How could the water have been discovered at such a distance?

With ALMA, impressive observations are made: its reception of light in millimeters and submillimeter wavelengths from space used to discover cosmic origin. This radio telescope located in Chajnantor, in the Atacama Desert (Chile), captures the light coming from the large cold clouds in space and from some of the most distant and youngest galaxies. With this information, data are obtained on the physical and chemical composition present in these molecular clouds.

With high-resolution molecular gas observations of the galactic ensemble SPT0311-58, molecules of water and carbon monoxide could be detected in the larger of the two galaxies.

In previous studies, it has been shown that water is the third most abundant molecule in the universe, after hydrogen and CO. But … which detection method confirmed it?
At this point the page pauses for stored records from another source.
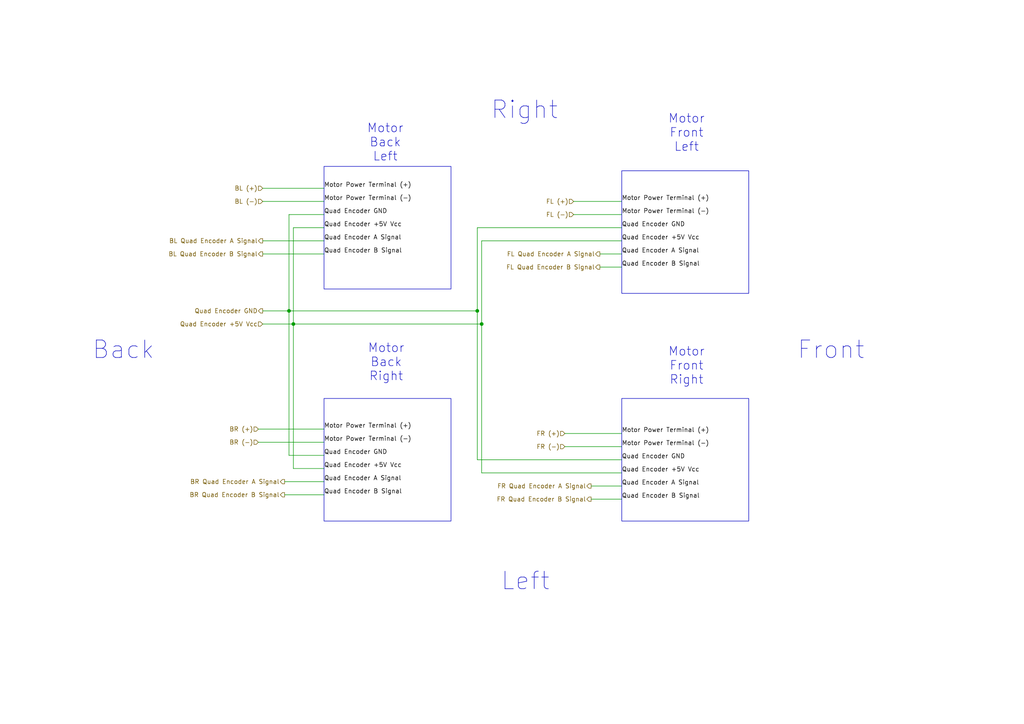
<source format=kicad_sch>
(kicad_sch
	(version 20231120)
	(generator "eeschema")
	(generator_version "8.0")
	(uuid "733c9d0c-35bb-4f4b-a28c-cd5bbbb9c049")
	(paper "A4")
	(lib_symbols)
	(junction
		(at 83.82 90.17)
		(diameter 0)
		(color 0 0 0 0)
		(uuid "3e9ef2cd-f106-40ac-a78f-9fe1d5d68d50")
	)
	(junction
		(at 85.09 93.98)
		(diameter 0)
		(color 0 0 0 0)
		(uuid "8bd27d3e-f7ed-4d15-badd-5b7f2af80b93")
	)
	(junction
		(at 139.7 93.98)
		(diameter 0)
		(color 0 0 0 0)
		(uuid "a4649245-631b-4171-8c68-6b6a67cc9982")
	)
	(junction
		(at 138.43 90.17)
		(diameter 0)
		(color 0 0 0 0)
		(uuid "ffb0262e-b26b-45fb-b7c9-94b54c721ad9")
	)
	(wire
		(pts
			(xy 180.34 137.16) (xy 139.7 137.16)
		)
		(stroke
			(width 0)
			(type default)
		)
		(uuid "06bb0376-fcad-449b-a6ff-fe566398cada")
	)
	(wire
		(pts
			(xy 173.99 77.47) (xy 180.34 77.47)
		)
		(stroke
			(width 0)
			(type default)
		)
		(uuid "17944fd2-dbcc-4a5b-b5f5-42b34d411eab")
	)
	(wire
		(pts
			(xy 82.55 139.7) (xy 93.98 139.7)
		)
		(stroke
			(width 0)
			(type default)
		)
		(uuid "1b5902cc-6899-413a-a1c8-6b3d970924c7")
	)
	(wire
		(pts
			(xy 166.37 58.42) (xy 180.34 58.42)
		)
		(stroke
			(width 0)
			(type default)
		)
		(uuid "23484a6b-eb35-4727-b895-d98014b967e3")
	)
	(wire
		(pts
			(xy 83.82 90.17) (xy 83.82 62.23)
		)
		(stroke
			(width 0)
			(type default)
		)
		(uuid "237344ee-87d6-4219-a22f-494623b9636e")
	)
	(wire
		(pts
			(xy 76.2 93.98) (xy 85.09 93.98)
		)
		(stroke
			(width 0)
			(type default)
		)
		(uuid "2b763515-30b0-415c-9958-29571bfc0b44")
	)
	(wire
		(pts
			(xy 85.09 66.04) (xy 93.98 66.04)
		)
		(stroke
			(width 0)
			(type default)
		)
		(uuid "2f7959c1-716a-44e0-8f99-db2842683fae")
	)
	(wire
		(pts
			(xy 180.34 66.04) (xy 138.43 66.04)
		)
		(stroke
			(width 0)
			(type default)
		)
		(uuid "39ecb40f-d61f-479c-ac45-a1a4f7b61c2e")
	)
	(wire
		(pts
			(xy 139.7 93.98) (xy 85.09 93.98)
		)
		(stroke
			(width 0)
			(type default)
		)
		(uuid "5b019f4f-121b-43ff-bbcb-5f8939b293db")
	)
	(wire
		(pts
			(xy 83.82 62.23) (xy 93.98 62.23)
		)
		(stroke
			(width 0)
			(type default)
		)
		(uuid "5b71ff63-5e46-49ed-ad27-7b28ebb2208f")
	)
	(wire
		(pts
			(xy 138.43 90.17) (xy 83.82 90.17)
		)
		(stroke
			(width 0)
			(type default)
		)
		(uuid "5cca43b5-7ec0-4b49-a386-71706c4e43e3")
	)
	(wire
		(pts
			(xy 138.43 133.35) (xy 138.43 90.17)
		)
		(stroke
			(width 0)
			(type default)
		)
		(uuid "6a29dc71-7130-4886-ae17-47e7c7a76c3b")
	)
	(wire
		(pts
			(xy 171.45 140.97) (xy 180.34 140.97)
		)
		(stroke
			(width 0)
			(type default)
		)
		(uuid "6a7920a6-7136-4eb4-aee5-f4307396997c")
	)
	(wire
		(pts
			(xy 85.09 135.89) (xy 85.09 93.98)
		)
		(stroke
			(width 0)
			(type default)
		)
		(uuid "6a84f247-33d3-4051-933b-dce0c11e1252")
	)
	(wire
		(pts
			(xy 180.34 69.85) (xy 139.7 69.85)
		)
		(stroke
			(width 0)
			(type default)
		)
		(uuid "6f3470ad-8b60-4ce7-a2e7-f4eab6766ada")
	)
	(wire
		(pts
			(xy 83.82 132.08) (xy 83.82 90.17)
		)
		(stroke
			(width 0)
			(type default)
		)
		(uuid "6f52e9ae-6214-4236-b0b8-92fe81a310e6")
	)
	(wire
		(pts
			(xy 163.83 125.73) (xy 180.34 125.73)
		)
		(stroke
			(width 0)
			(type default)
		)
		(uuid "716d6fdb-d68f-4055-a68c-a3f0d6054b0f")
	)
	(wire
		(pts
			(xy 93.98 132.08) (xy 83.82 132.08)
		)
		(stroke
			(width 0)
			(type default)
		)
		(uuid "761ab6d8-1667-4ec9-9dfd-f15b2caf3463")
	)
	(wire
		(pts
			(xy 173.99 73.66) (xy 180.34 73.66)
		)
		(stroke
			(width 0)
			(type default)
		)
		(uuid "77d016b1-2388-4959-a6c5-69c9e1d2a9e5")
	)
	(wire
		(pts
			(xy 76.2 69.85) (xy 93.98 69.85)
		)
		(stroke
			(width 0)
			(type default)
		)
		(uuid "7a0e74a7-0aa1-463b-a500-e8acfffa9528")
	)
	(wire
		(pts
			(xy 180.34 133.35) (xy 138.43 133.35)
		)
		(stroke
			(width 0)
			(type default)
		)
		(uuid "84c9a074-a45b-4d46-89d5-531108dc9efc")
	)
	(wire
		(pts
			(xy 74.93 128.27) (xy 93.98 128.27)
		)
		(stroke
			(width 0)
			(type default)
		)
		(uuid "856dedef-3c23-4a6b-b4b1-ae87af48c382")
	)
	(wire
		(pts
			(xy 139.7 69.85) (xy 139.7 93.98)
		)
		(stroke
			(width 0)
			(type default)
		)
		(uuid "912dd874-d92e-4972-8bf0-ee0c5020006b")
	)
	(wire
		(pts
			(xy 76.2 73.66) (xy 93.98 73.66)
		)
		(stroke
			(width 0)
			(type default)
		)
		(uuid "9dee3db0-64a9-42db-a17d-2c849b849d48")
	)
	(wire
		(pts
			(xy 74.93 124.46) (xy 93.98 124.46)
		)
		(stroke
			(width 0)
			(type default)
		)
		(uuid "a023cb9e-ec79-4adc-bdb9-61d8ee21fe79")
	)
	(wire
		(pts
			(xy 93.98 135.89) (xy 85.09 135.89)
		)
		(stroke
			(width 0)
			(type default)
		)
		(uuid "a05f840d-5d6e-4104-b253-c31f440453ab")
	)
	(wire
		(pts
			(xy 171.45 144.78) (xy 180.34 144.78)
		)
		(stroke
			(width 0)
			(type default)
		)
		(uuid "a0ea19be-a612-4c01-aab7-aeb441bdbf59")
	)
	(wire
		(pts
			(xy 82.55 143.51) (xy 93.98 143.51)
		)
		(stroke
			(width 0)
			(type default)
		)
		(uuid "bc0f1573-6f47-4cdf-8a5d-f143a8f89cb8")
	)
	(wire
		(pts
			(xy 138.43 66.04) (xy 138.43 90.17)
		)
		(stroke
			(width 0)
			(type default)
		)
		(uuid "cc79d083-716e-4953-b8ec-3bf78d78b2a8")
	)
	(wire
		(pts
			(xy 76.2 90.17) (xy 83.82 90.17)
		)
		(stroke
			(width 0)
			(type default)
		)
		(uuid "cd06893c-892a-481e-9950-5fc5d89123c1")
	)
	(wire
		(pts
			(xy 76.2 54.61) (xy 93.98 54.61)
		)
		(stroke
			(width 0)
			(type default)
		)
		(uuid "d0996251-d31a-4f94-ab68-a78d4989faab")
	)
	(wire
		(pts
			(xy 166.37 62.23) (xy 180.34 62.23)
		)
		(stroke
			(width 0)
			(type default)
		)
		(uuid "d14991ff-52b0-4914-b02a-e85928c17e8e")
	)
	(wire
		(pts
			(xy 139.7 137.16) (xy 139.7 93.98)
		)
		(stroke
			(width 0)
			(type default)
		)
		(uuid "da221e78-3a7c-48a5-97cd-fe2f0555f487")
	)
	(wire
		(pts
			(xy 163.83 129.54) (xy 180.34 129.54)
		)
		(stroke
			(width 0)
			(type default)
		)
		(uuid "e07daa2d-c60a-466b-812d-b1191e697010")
	)
	(wire
		(pts
			(xy 85.09 93.98) (xy 85.09 66.04)
		)
		(stroke
			(width 0)
			(type default)
		)
		(uuid "e3ab9128-b206-47d8-b7d0-dba1c2c158a2")
	)
	(wire
		(pts
			(xy 76.2 58.42) (xy 93.98 58.42)
		)
		(stroke
			(width 0)
			(type default)
		)
		(uuid "e993d5e1-0184-4a8e-b233-3edccecf0abb")
	)
	(rectangle
		(start 93.98 115.57)
		(end 130.81 151.13)
		(stroke
			(width 0)
			(type default)
		)
		(fill
			(type none)
		)
		(uuid 4a63e77e-91ff-4534-919f-17bba2fe03d2)
	)
	(rectangle
		(start 93.98 48.26)
		(end 130.81 83.82)
		(stroke
			(width 0)
			(type default)
		)
		(fill
			(type none)
		)
		(uuid 6702a515-b24a-4fa0-8694-7ffb9f271b45)
	)
	(rectangle
		(start 180.34 49.53)
		(end 217.17 85.09)
		(stroke
			(width 0)
			(type default)
		)
		(fill
			(type none)
		)
		(uuid 7d1a792a-2e7f-4338-b9d5-478ac97dbab5)
	)
	(rectangle
		(start 180.34 115.57)
		(end 217.17 151.13)
		(stroke
			(width 0)
			(type default)
		)
		(fill
			(type none)
		)
		(uuid bacab670-c107-4b31-8981-50ec105a34e1)
	)
	(text "Back"
		(exclude_from_sim no)
		(at 35.814 101.6 0)
		(effects
			(font
				(size 5.08 5.08)
			)
		)
		(uuid "4527f936-21e2-4784-a542-f503bf2c4fcb")
	)
	(text "Motor\nFront\nLeft"
		(exclude_from_sim no)
		(at 199.136 38.608 0)
		(effects
			(font
				(size 2.54 2.54)
			)
		)
		(uuid "56a8f428-3733-48eb-a83e-53bb6c595b2a")
	)
	(text "Front"
		(exclude_from_sim no)
		(at 241.046 101.6 0)
		(effects
			(font
				(size 5.08 5.08)
			)
		)
		(uuid "5cf594be-8b28-432e-8f24-a9a44b7c8987")
	)
	(text "Motor\nBack\nLeft"
		(exclude_from_sim no)
		(at 111.76 41.402 0)
		(effects
			(font
				(size 2.54 2.54)
			)
		)
		(uuid "73b6acac-5e36-445a-8111-cabd7ae42088")
	)
	(text "Left"
		(exclude_from_sim no)
		(at 152.4 168.656 0)
		(effects
			(font
				(size 5.08 5.08)
			)
		)
		(uuid "77a0b6e4-b549-47e5-970a-30234001557d")
	)
	(text "Motor\nFront\nRight"
		(exclude_from_sim no)
		(at 199.136 106.172 0)
		(effects
			(font
				(size 2.54 2.54)
			)
		)
		(uuid "7c00e2f6-e640-4d4b-98c3-fb0a89b0f41f")
	)
	(text "Motor\nBack\nRight"
		(exclude_from_sim no)
		(at 112.014 105.156 0)
		(effects
			(font
				(size 2.54 2.54)
			)
		)
		(uuid "85b12ea1-7c6f-4ad0-aef6-d00985ece9bf")
	)
	(text "Right"
		(exclude_from_sim no)
		(at 152.146 32.004 0)
		(effects
			(font
				(size 5.08 5.08)
			)
		)
		(uuid "cde15568-d5c6-4b3f-85c8-670df106098b")
	)
	(label "Quad Encoder +5V Vcc"
		(at 180.34 137.16 0)
		(fields_autoplaced yes)
		(effects
			(font
				(size 1.27 1.27)
			)
			(justify left bottom)
		)
		(uuid "1cca9ddd-fb89-4882-8e5b-46558862a5c2")
	)
	(label "Quad Encoder A Signal"
		(at 180.34 73.66 0)
		(fields_autoplaced yes)
		(effects
			(font
				(size 1.27 1.27)
			)
			(justify left bottom)
		)
		(uuid "3073392e-a0d8-4aa9-aad0-97022318b162")
	)
	(label "Motor Power Terminal (-)"
		(at 93.98 58.42 0)
		(fields_autoplaced yes)
		(effects
			(font
				(size 1.27 1.27)
			)
			(justify left bottom)
		)
		(uuid "38b73e56-0356-4fd4-94df-c21938ecab59")
	)
	(label "Motor Power Terminal (-)"
		(at 180.34 62.23 0)
		(fields_autoplaced yes)
		(effects
			(font
				(size 1.27 1.27)
			)
			(justify left bottom)
		)
		(uuid "3a12dc73-d9d0-482e-8caa-67b077db27a4")
	)
	(label "Motor Power Terminal (+)"
		(at 180.34 58.42 0)
		(fields_autoplaced yes)
		(effects
			(font
				(size 1.27 1.27)
			)
			(justify left bottom)
		)
		(uuid "3a97c3a4-64e3-471e-a8ed-5c5e4b716ee3")
	)
	(label "Quad Encoder B Signal"
		(at 93.98 143.51 0)
		(fields_autoplaced yes)
		(effects
			(font
				(size 1.27 1.27)
			)
			(justify left bottom)
		)
		(uuid "3b24a192-7241-46c5-ad2a-17792653a49c")
	)
	(label "Quad Encoder B Signal"
		(at 180.34 77.47 0)
		(fields_autoplaced yes)
		(effects
			(font
				(size 1.27 1.27)
			)
			(justify left bottom)
		)
		(uuid "3fd7c012-093b-4e74-9952-271ddb524632")
	)
	(label "Quad Encoder A Signal"
		(at 93.98 69.85 0)
		(fields_autoplaced yes)
		(effects
			(font
				(size 1.27 1.27)
			)
			(justify left bottom)
		)
		(uuid "447ca3f0-80a7-43a0-9dca-6761756352f6")
	)
	(label "Quad Encoder GND"
		(at 180.34 66.04 0)
		(fields_autoplaced yes)
		(effects
			(font
				(size 1.27 1.27)
			)
			(justify left bottom)
		)
		(uuid "4d40c6a9-0b6c-4f70-b300-3b9e3e1cfd21")
	)
	(label "Quad Encoder A Signal"
		(at 180.34 140.97 0)
		(fields_autoplaced yes)
		(effects
			(font
				(size 1.27 1.27)
			)
			(justify left bottom)
		)
		(uuid "50912259-da22-4551-a3db-76dd28a7dfd0")
	)
	(label "Motor Power Terminal (-)"
		(at 93.98 128.27 0)
		(fields_autoplaced yes)
		(effects
			(font
				(size 1.27 1.27)
			)
			(justify left bottom)
		)
		(uuid "579e0ebc-bab3-4907-8186-7c84cef9f9c7")
	)
	(label "Quad Encoder +5V Vcc"
		(at 93.98 135.89 0)
		(fields_autoplaced yes)
		(effects
			(font
				(size 1.27 1.27)
			)
			(justify left bottom)
		)
		(uuid "57ef63a6-970b-42ad-b5ef-d5433f285d64")
	)
	(label "Quad Encoder GND"
		(at 93.98 132.08 0)
		(fields_autoplaced yes)
		(effects
			(font
				(size 1.27 1.27)
			)
			(justify left bottom)
		)
		(uuid "5ce857c7-e74f-4d6d-89eb-4444c82b258c")
	)
	(label "Quad Encoder GND"
		(at 93.98 62.23 0)
		(fields_autoplaced yes)
		(effects
			(font
				(size 1.27 1.27)
			)
			(justify left bottom)
		)
		(uuid "60955504-c6cc-4763-82f1-30ef2473ba20")
	)
	(label "Motor Power Terminal (+)"
		(at 180.34 125.73 0)
		(fields_autoplaced yes)
		(effects
			(font
				(size 1.27 1.27)
			)
			(justify left bottom)
		)
		(uuid "63e77ee3-1600-46ae-ac6a-209ce2559c6f")
	)
	(label "Quad Encoder B Signal"
		(at 93.98 73.66 0)
		(fields_autoplaced yes)
		(effects
			(font
				(size 1.27 1.27)
			)
			(justify left bottom)
		)
		(uuid "68f8c941-2c7f-40fe-be56-b343f80f0d66")
	)
	(label "Motor Power Terminal (-)"
		(at 180.34 129.54 0)
		(fields_autoplaced yes)
		(effects
			(font
				(size 1.27 1.27)
			)
			(justify left bottom)
		)
		(uuid "71b2bd63-d34a-4635-a8d1-b07a43f8dab4")
	)
	(label "Motor Power Terminal (+)"
		(at 93.98 124.46 0)
		(fields_autoplaced yes)
		(effects
			(font
				(size 1.27 1.27)
			)
			(justify left bottom)
		)
		(uuid "776306d6-6117-415b-bd75-51229b3402b4")
	)
	(label "Quad Encoder +5V Vcc"
		(at 180.34 69.85 0)
		(fields_autoplaced yes)
		(effects
			(font
				(size 1.27 1.27)
			)
			(justify left bottom)
		)
		(uuid "7c25134a-f4a5-4800-ad5a-637746e319fb")
	)
	(label "Quad Encoder +5V Vcc"
		(at 93.98 66.04 0)
		(fields_autoplaced yes)
		(effects
			(font
				(size 1.27 1.27)
			)
			(justify left bottom)
		)
		(uuid "b0f903d8-6e97-41b5-97e7-5902ac88e15e")
	)
	(label "Motor Power Terminal (+)"
		(at 93.98 54.61 0)
		(fields_autoplaced yes)
		(effects
			(font
				(size 1.27 1.27)
			)
			(justify left bottom)
		)
		(uuid "b4234b21-1977-48f6-b876-c401e82ce9d7")
	)
	(label "Quad Encoder B Signal"
		(at 180.34 144.78 0)
		(fields_autoplaced yes)
		(effects
			(font
				(size 1.27 1.27)
			)
			(justify left bottom)
		)
		(uuid "c643172d-a1ac-49d7-b813-7e2926834d40")
	)
	(label "Quad Encoder A Signal"
		(at 93.98 139.7 0)
		(fields_autoplaced yes)
		(effects
			(font
				(size 1.27 1.27)
			)
			(justify left bottom)
		)
		(uuid "ec90a1c3-5761-428e-b711-24d7a1cdbd16")
	)
	(label "Quad Encoder GND"
		(at 180.34 133.35 0)
		(fields_autoplaced yes)
		(effects
			(font
				(size 1.27 1.27)
			)
			(justify left bottom)
		)
		(uuid "f71792da-b1b0-4e2d-9972-aac1b17e0eb2")
	)
	(hierarchical_label "Quad Encoder GND"
		(shape output)
		(at 76.2 90.17 180)
		(fields_autoplaced yes)
		(effects
			(font
				(size 1.27 1.27)
			)
			(justify right)
		)
		(uuid "00c0b8b5-5bef-41e4-9d29-b979a651b886")
	)
	(hierarchical_label "BL Quad Encoder A Signal"
		(shape output)
		(at 76.2 69.85 180)
		(fields_autoplaced yes)
		(effects
			(font
				(size 1.27 1.27)
			)
			(justify right)
		)
		(uuid "093b36ca-77b7-48b6-9021-1589d3f017a1")
	)
	(hierarchical_label "BL (+)"
		(shape input)
		(at 76.2 54.61 180)
		(fields_autoplaced yes)
		(effects
			(font
				(size 1.27 1.27)
			)
			(justify right)
		)
		(uuid "0d191782-45f9-40aa-a66d-7cb74344c66e")
	)
	(hierarchical_label "FL Quad Encoder A Signal"
		(shape output)
		(at 173.99 73.66 180)
		(fields_autoplaced yes)
		(effects
			(font
				(size 1.27 1.27)
			)
			(justify right)
		)
		(uuid "24cba89e-aa4c-4870-a4ae-e6cb1cc2ebe2")
	)
	(hierarchical_label "FR Quad Encoder B Signal"
		(shape output)
		(at 171.45 144.78 180)
		(fields_autoplaced yes)
		(effects
			(font
				(size 1.27 1.27)
			)
			(justify right)
		)
		(uuid "2c035dbf-1eab-4ada-ba2f-a8c18a86d91f")
	)
	(hierarchical_label "FL (+)"
		(shape input)
		(at 166.37 58.42 180)
		(fields_autoplaced yes)
		(effects
			(font
				(size 1.27 1.27)
			)
			(justify right)
		)
		(uuid "2fc8dea8-9600-474a-9ac7-ab6c704f35c2")
	)
	(hierarchical_label "BR (-)"
		(shape input)
		(at 74.93 128.27 180)
		(fields_autoplaced yes)
		(effects
			(font
				(size 1.27 1.27)
			)
			(justify right)
		)
		(uuid "3da6ea19-1c07-4910-b556-471812b780e9")
	)
	(hierarchical_label "BR Quad Encoder B Signal"
		(shape output)
		(at 82.55 143.51 180)
		(fields_autoplaced yes)
		(effects
			(font
				(size 1.27 1.27)
			)
			(justify right)
		)
		(uuid "3ee7c89a-e95b-4eb3-a9f6-cc7b66cd9a35")
	)
	(hierarchical_label "BL (-)"
		(shape input)
		(at 76.2 58.42 180)
		(fields_autoplaced yes)
		(effects
			(font
				(size 1.27 1.27)
			)
			(justify right)
		)
		(uuid "56e81c82-7ffd-423c-a1e4-58d188e6923b")
	)
	(hierarchical_label "FR (-)"
		(shape input)
		(at 163.83 129.54 180)
		(fields_autoplaced yes)
		(effects
			(font
				(size 1.27 1.27)
			)
			(justify right)
		)
		(uuid "91a79544-23b3-44a4-8cd2-ba0e284bf034")
	)
	(hierarchical_label "FL (-)"
		(shape input)
		(at 166.37 62.23 180)
		(fields_autoplaced yes)
		(effects
			(font
				(size 1.27 1.27)
			)
			(justify right)
		)
		(uuid "9ad141dd-0c09-4f04-b2f2-d20e9769983b")
	)
	(hierarchical_label "BR Quad Encoder A Signal"
		(shape output)
		(at 82.55 139.7 180)
		(fields_autoplaced yes)
		(effects
			(font
				(size 1.27 1.27)
			)
			(justify right)
		)
		(uuid "ad3d0f65-aee3-4a53-a118-a67a542ba207")
	)
	(hierarchical_label "Quad Encoder +5V Vcc"
		(shape input)
		(at 76.2 93.98 180)
		(fields_autoplaced yes)
		(effects
			(font
				(size 1.27 1.27)
			)
			(justify right)
		)
		(uuid "b3984bce-4b8a-4050-b56d-450a9a3660ce")
	)
	(hierarchical_label "FR Quad Encoder A Signal"
		(shape output)
		(at 171.45 140.97 180)
		(fields_autoplaced yes)
		(effects
			(font
				(size 1.27 1.27)
			)
			(justify right)
		)
		(uuid "b5eaeb65-92fb-4f64-97d5-98d569a8432a")
	)
	(hierarchical_label "BR (+)"
		(shape input)
		(at 74.93 124.46 180)
		(fields_autoplaced yes)
		(effects
			(font
				(size 1.27 1.27)
			)
			(justify right)
		)
		(uuid "bfaa9b70-e683-4af7-b74f-1fd0f6162b3d")
	)
	(hierarchical_label "FL Quad Encoder B Signal"
		(shape output)
		(at 173.99 77.47 180)
		(fields_autoplaced yes)
		(effects
			(font
				(size 1.27 1.27)
			)
			(justify right)
		)
		(uuid "c3dc2708-d182-4f2c-a9e8-3c38be033b09")
	)
	(hierarchical_label "BL Quad Encoder B Signal"
		(shape output)
		(at 76.2 73.66 180)
		(fields_autoplaced yes)
		(effects
			(font
				(size 1.27 1.27)
			)
			(justify right)
		)
		(uuid "c79e5b3c-f822-4b13-bd47-39adfd3941c6")
	)
	(hierarchical_label "FR (+)"
		(shape input)
		(at 163.83 125.73 180)
		(fields_autoplaced yes)
		(effects
			(font
				(size 1.27 1.27)
			)
			(justify right)
		)
		(uuid "f93c3c7c-9c44-4498-ab45-966f845ca182")
	)
)

</source>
The authors of the study relied on the link between water and dust emissions in the far infrared range.

The study of dust and gas allows us to know the chemical properties of these galaxies, the number of stars formed there, and the interplay between them.

The dust, which absorbs the ultraviolet radiation from the galaxy’s stars, re-emits in the form of photons in the distant infrared. In this way, the water molecules are stimulated, causing them to emit, and this is how researchers get observations.

The lead author concludes with a question she raises in this study: “How could all this gas and dust combine to give rise to stars and galaxies so early in the history of the universe?” It remains a long astrophysical path to go to solve this great mystery.